▶ **TO DO**: Output the listing below verbatim, but drop the images.

▶ **INPUT MATERIAL**:
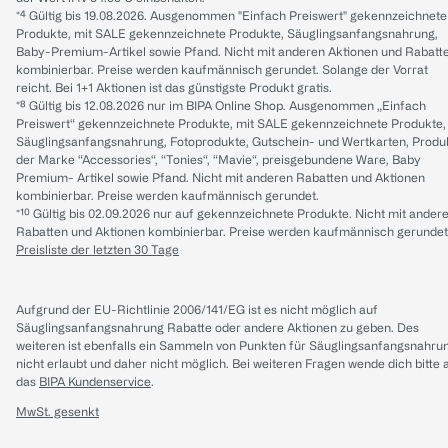
*⁴ Gültig bis 19.08.2026. Ausgenommen "Einfach Preiswert" gekennzeichnete
Produkte, mit SALE gekennzeichnete Produkte, Säuglingsanfangsnahrung,
Baby-Premium-Artikel sowie Pfand. Nicht mit anderen Aktionen und Rabatt
kombinierbar. Preise werden kaufmännisch gerundet. Solange der Vorrat
reicht. Bei 1+1 Aktionen ist das günstigste Produkt gratis.
*⁸ Gültig bis 12.08.2026 nur im BIPA Online Shop. Ausgenommen „Einfach
Preiswert“ gekennzeichnete Produkte, mit SALE gekennzeichnete Produkte,
Säuglingsanfangsnahrung, Fotoprodukte, Gutschein- und Wertkarten, Produ
der Marke “Accessories“, “Tonies“, “Mavie“, preisgebundene Ware, Baby
Premium- Artikel sowie Pfand. Nicht mit anderen Rabatten und Aktionen
kombinierbar. Preise werden kaufmännisch gerundet.
*¹⁰ Gültig bis 02.09.2026 nur auf gekennzeichnete Produkte. Nicht mit ander
Rabatten und Aktionen kombinierbar. Preise werden kaufmännisch gerundet
Preisliste der letzten 30 Tage
Aufgrund der EU-Richtlinie 2006/141/EG ist es nicht möglich auf
Säuglingsanfangsnahrung Rabatte oder andere Aktionen zu geben. Des
weiteren ist ebenfalls ein Sammeln von Punkten für Säuglingsanfangsnahru
nicht erlaubt und daher nicht möglich.
Bei weiteren Fragen wende dich bitte 
das
BIPA Kundenservice
.
MwSt. gesenkt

▶ **WRITTEN RESPONSE**:
*⁴ Gültig bis 19.08.2026. Ausgenommen "Einfach Preiswert" gekennzeichnete
Produkte, mit SALE gekennzeichnete Produkte, Säuglingsanfangsnahrung,
Baby-Premium-Artikel sowie Pfand. Nicht mit anderen Aktionen und Rabatt
kombinierbar. Preise werden kaufmännisch gerundet. Solange der Vorrat
reicht. Bei 1+1 Aktionen ist das günstigste Produkt gratis.
*⁸ Gültig bis 12.08.2026 nur im BIPA Online Shop. Ausgenommen „Einfach
Preiswert“ gekennzeichnete Produkte, mit SALE gekennzeichnete Produkte,
Säuglingsanfangsnahrung, Fotoprodukte, Gutschein- und Wertkarten, Produ
der Marke “Accessories“, “Tonies“, “Mavie“, preisgebundene Ware, Baby
Premium- Artikel sowie Pfand. Nicht mit anderen Rabatten und Aktionen
kombinierbar. Preise werden kaufmännisch gerundet.
*¹⁰ Gültig bis 02.09.2026 nur auf gekennzeichnete Produkte. Nicht mit ander
Rabatten und Aktionen kombinierbar. Preise werden kaufmännisch gerundet
Preisliste der letzten 30 Tage
Aufgrund der EU-Richtlinie 2006/141/EG ist es nicht möglich auf
Säuglingsanfangsnahrung Rabatte oder andere Aktionen zu geben. Des
weiteren ist ebenfalls ein Sammeln von Punkten für Säuglingsanfangsnahru
nicht erlaubt und daher nicht möglich.
Bei weiteren Fragen wende dich bitte 
das
BIPA Kundenservice
.
MwSt. gesenkt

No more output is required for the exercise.